Al Teatro Brera di Inveruno l’Arcivescovo ha incontrato i fedeli del Decanato di Castano Primo, ai quali ha indicato nell’Eucaristia «il fondamento dei fondamenti della vita cristiana»
di Annamaria BRACCINI
«Il vissuto di ogni giorno deve passare nell’Eucaristia, nella consapevolezza che Gesù vuole condividere con noi, se non gli chiudiamo la porta, un’amicizia e l’incontro vivo e reale con la sua persona». È una Visita pastorale attesa, preparata con incontri a diverso livello e che diviene fonte per un rinnovato cammino futuro, quella che il cardinale Scola compie nel Decanato di Castano Primo. Il Teatro Brera di Inveruno, che si riempie velocemente appena aperti i cancelli, è la rappresentazione del Decanato che conta 18 parrocchie, tre Comunità Pastorali e due Unità, per un territorio di 80 mila abitanti. Siedono accanto all’Arcivescovo il Vicario episcopale di Zona IV monsignor Giampaolo Citterio e il decano don Ferdinando Merelli che auspica: «Camminare insieme ci aiuta, abbiamo bisogno di ritrovarci di più, perché da soli si va poco lontano e si rischia di non dare risposte chiare e precise alle sfide che ci troviamo tutti ad affrontare».
«Mentre attraversavo il traffico di Milano per venire qui – dice subito il Cardinale, rivolgendosi direttamente ai fedeli -, mi chiedevo perché, dopo una giornata di lavoro impegnativa, tanta gente si muove. Perché c’è Uno più grande di noi che ci unisce e una storia che dura da duemila anni, la Chiesa che ci lega. Dunque, un “per Chi” e un perché. Il Figlio di Dio è venuto per essere via alla verità e alla vita, come dice Sant’Agostino, e ha deciso di entrare nella trama della storia, passando dal seno di una donna, assumendo tutta l’umanità, lasciandosi trattare da peccatore, Lui senza peccato, per salvare tutti noi dalla morte». Se questa è la ragione di fondo della Visita, anche la prospettiva è chiara: «Cosa si aspettano l’Arcivescovo e i suoi Vicari episcopali da questo incontro che è un prolungamento dell’assemblea eucaristica attraverso le assemblee ecclesiali? Vorremmo che i gesti che compiamo ogni giorno entrassero nel ritmo normale della nostra esistenza con lo sguardo di Cristo: per questo abbiamo invertito i “tempi” della Visita, che è aperta e non conclusa dal Vescovo»
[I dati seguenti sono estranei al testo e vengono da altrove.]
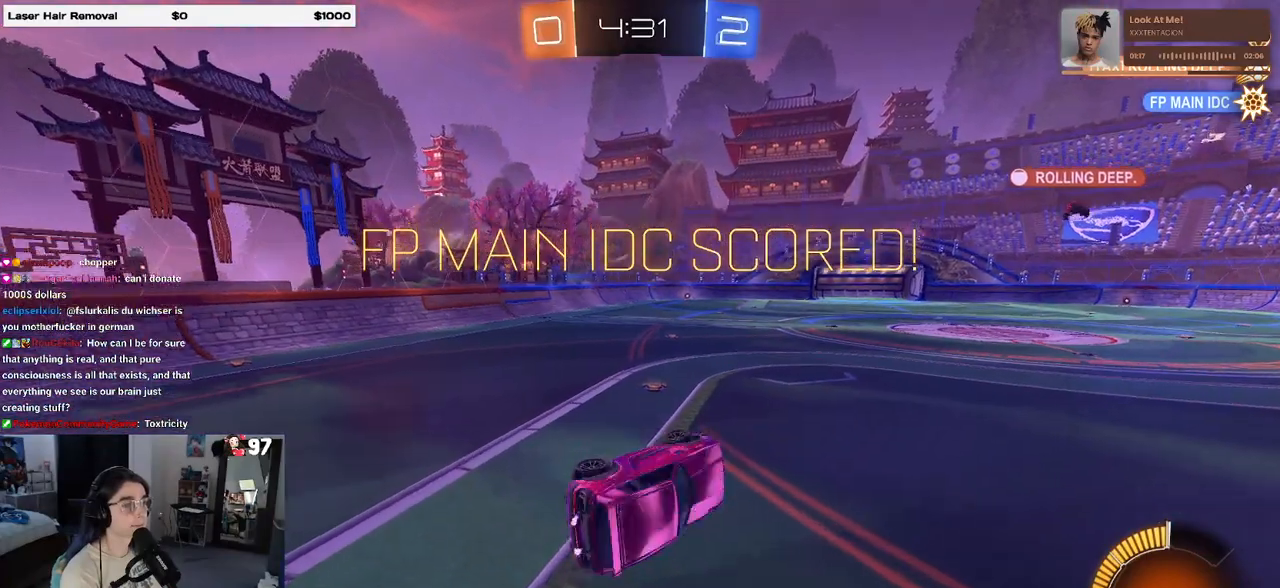
{"buttons": ["R3"], "left_stick": "up", "right_stick": "center", "events": [[67, "L1", "up"], [200, "CROSS", "down"], [200, "left_stick", "up"], [317, "CROSS", "up"], [317, "SQUARE", "up"], [500, "R3", "down"]]}
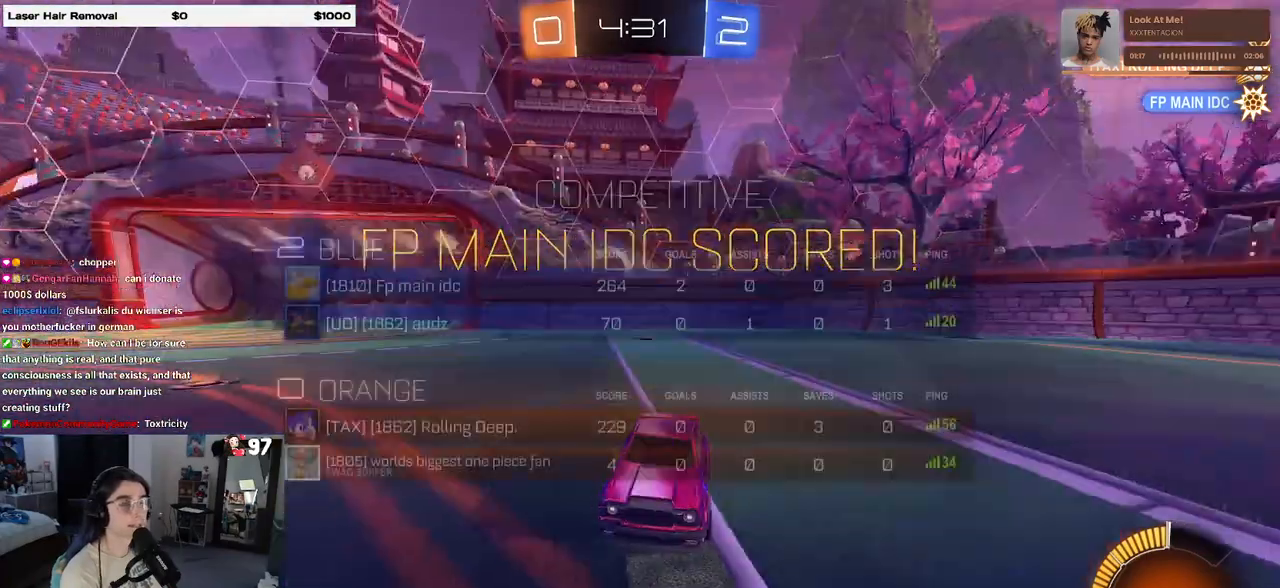
{"buttons": ["R3"], "left_stick": "up-right", "right_stick": "center", "events": [[150, "left_stick", "up-right"]]}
Un punto di partenza, quindi, la serata con il Cardinale, per poi procedere affrontando, con l’aiuto dei Vicari, dei Decani e dei sacerdoti, le questioni più urgenti del Decanato stesso, e arrivare infine a formulare atti concreti di impegno nel territorio. Lo scandisce Scola: «Non può essere una curiosità udire le risposte del Vescovo, ma occorre quell’ascolto di fecondazione che permette uno sguardo più acuto sulla realtà». Realtà in cui oggi è ormai drammatico quel divario tra fede e vita, già notato nel 1934 dal giovane Montini, per il quale «la cultura italiana aveva escluso Cristo». «Di fronte alla progressiva ed evidente erosione del popolo dei credenti, il problema è tornare ai fondamenti della Comunità primitiva – dice Scola -. Nasce da qui il contenuto della Visita attraverso l’indicazione di una radicazione della vita personale e comunitaria nell’Eucaristia e nei Sacramenti nutriti dalla Parola di Dio, l’educazione al gratuito e, in questo anno, l’educazione al pensiero di Cristo, come si intitola la Lettera pastorale». E tutto per non essere vittime della mentalità dominante, che è in effetti il “filo rosso” delle nove domande poste dai laici, frutto della discussione nelle parrocchie e Comunità pastorali e poi raccolte e sintetizzate in un incontro decanale.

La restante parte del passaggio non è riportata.